- [Text passage]
------------------------------

It is very desirable to work every holiday at the DC. Especially for the guys who work the 3 day weekend shift. Now that we have the 6th day (Christmas Day the DCs are closed so no one can work it) they can get 2 weeks extra vacation oer year working those days. Which means with a little luck with overtime calls, DC worker just starting first year on the weekend shift gets over 5 weeks paid vacation a year.


----------



## Dcnewb4now (Jun 22, 2020)

Luck said:


> DC holiday is very simple.
> We get all (seven) corporate recognized holidays paid.
> You get paid for 10 or 12 hours depending on what shift you normally work, if you have the day off.
> You get 1.5x pay if you do work that day. If you workd that day you also bank the vacation. So if you worked on Juneteenth you get an extra 10 hours added to your vacation time to make up for it.
> It is very desirable to work every holiday at the DC. Especially for the guys who work the 3 day weekend shift. Now that we have the 6th day (Christmas Day the DCs are closed so no one can work it) they can get 2 weeks extra vacation oer year working those days. Which means with a little luck with overtime calls, DC worker just starting first year on the weekend shift gets over 5 weeks paid vacation a year.

------------------------------

- [Extracted records]

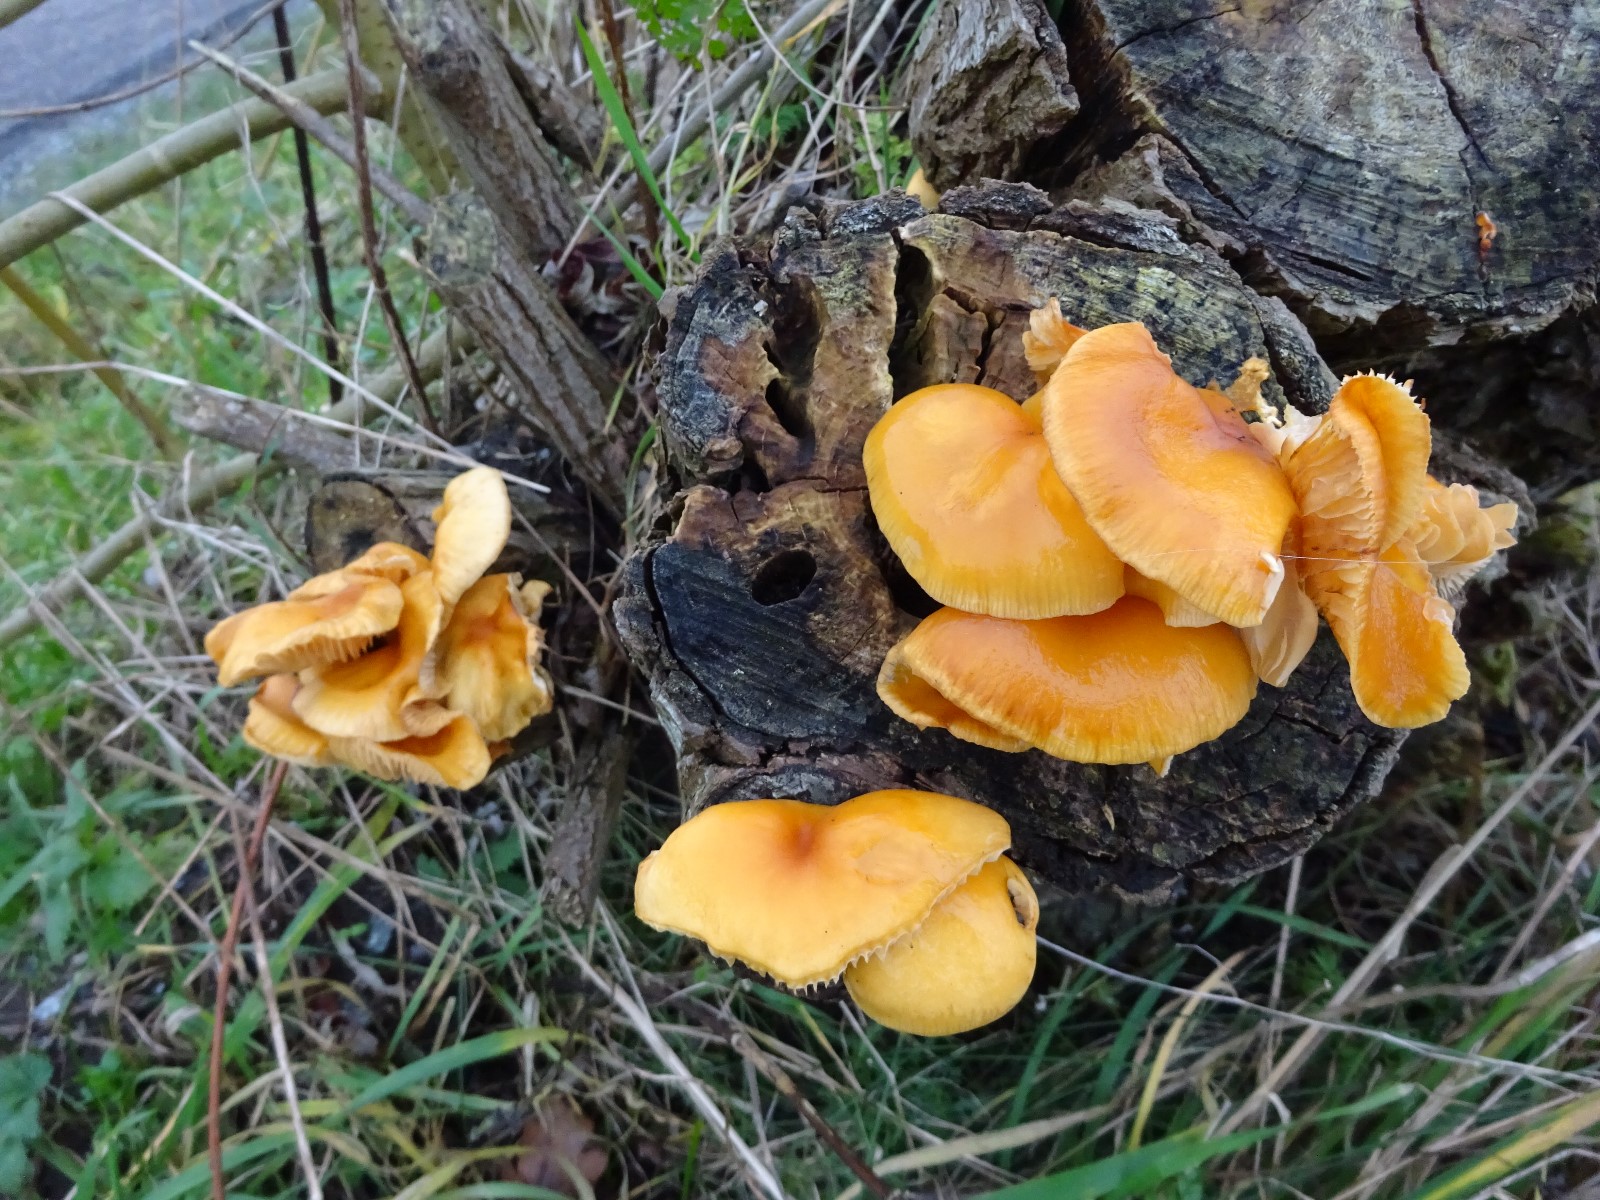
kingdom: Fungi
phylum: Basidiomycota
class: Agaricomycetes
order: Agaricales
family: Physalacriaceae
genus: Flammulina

------------------------------

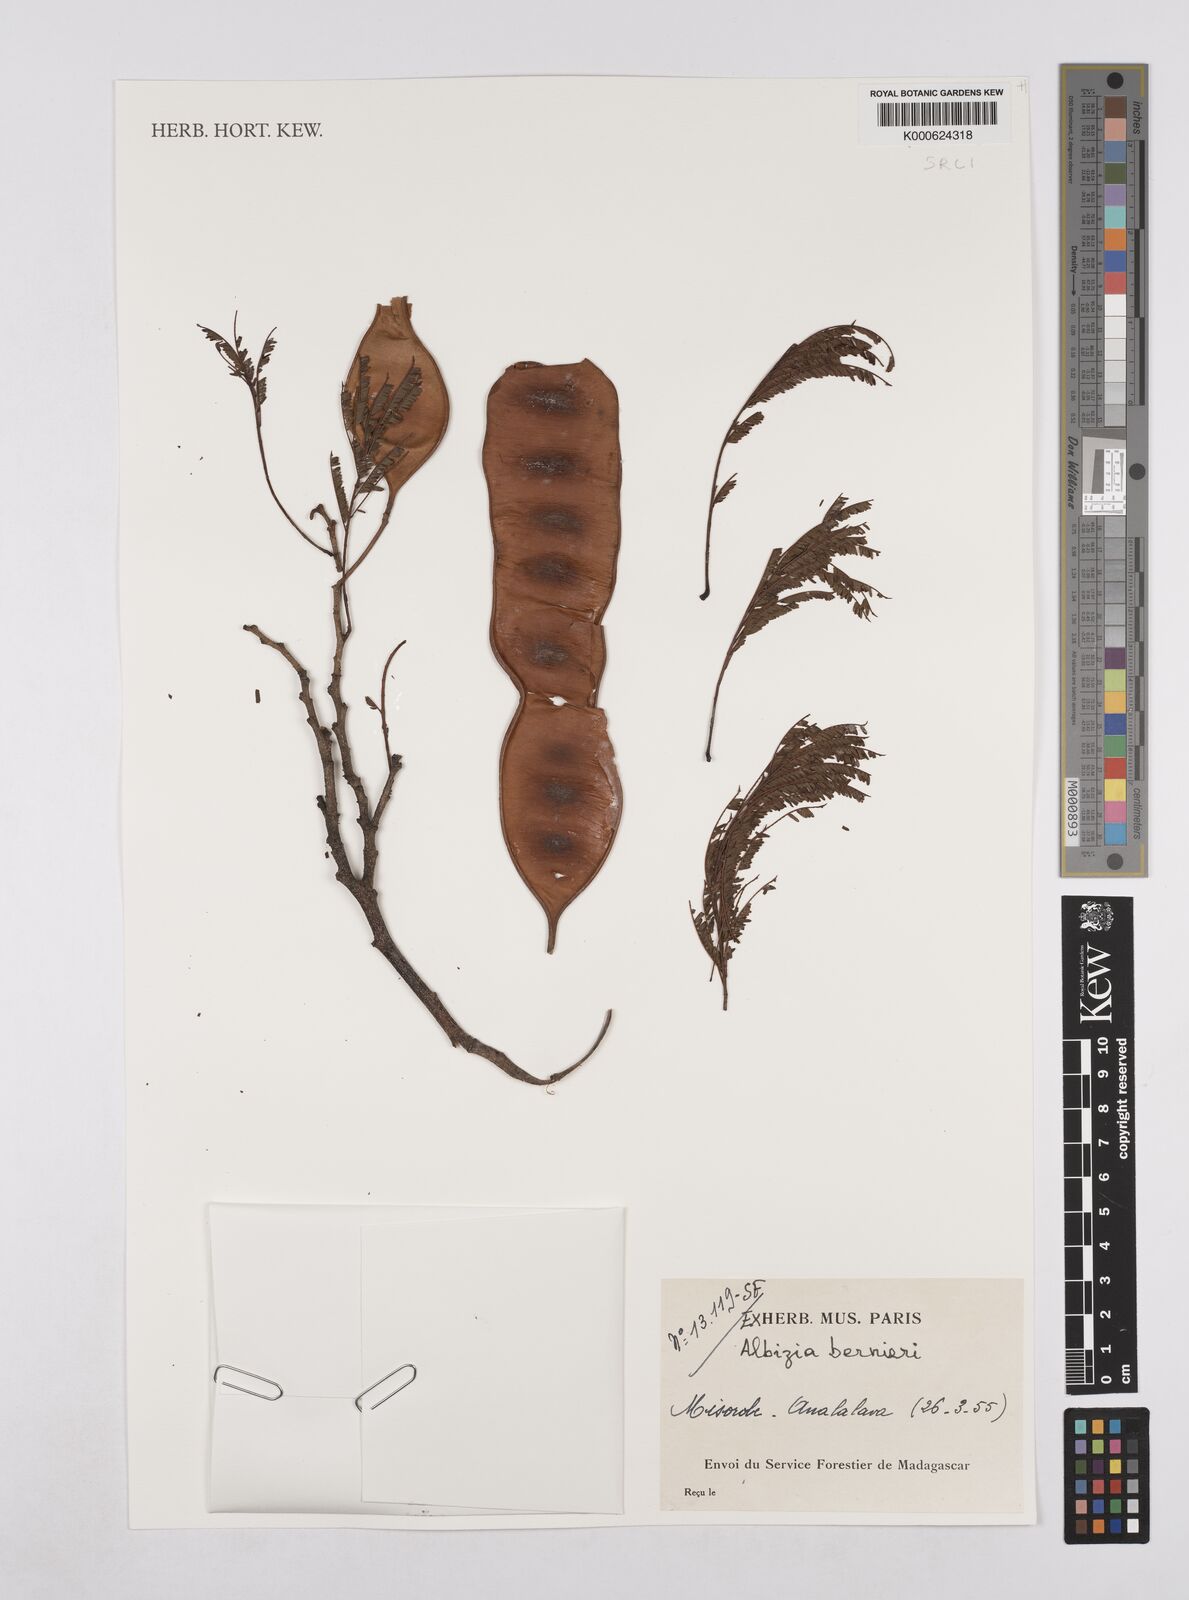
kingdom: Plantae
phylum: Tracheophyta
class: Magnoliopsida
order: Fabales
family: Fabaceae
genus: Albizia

------------------------------

- [Task brief]
Transcribe the passage from the thread on DC holiday pay, from "## Dcnewb4now (Jun" to "the day off.".

- [Response to this task]
## Dcnewb4now (Jun 22, 2020)

Luck said:


> DC holiday is very simple.
> We get all (seven) corporate recognized holidays paid.
> You get paid for 10 or 12 hours depending on what shift you normally work, if you have the day off.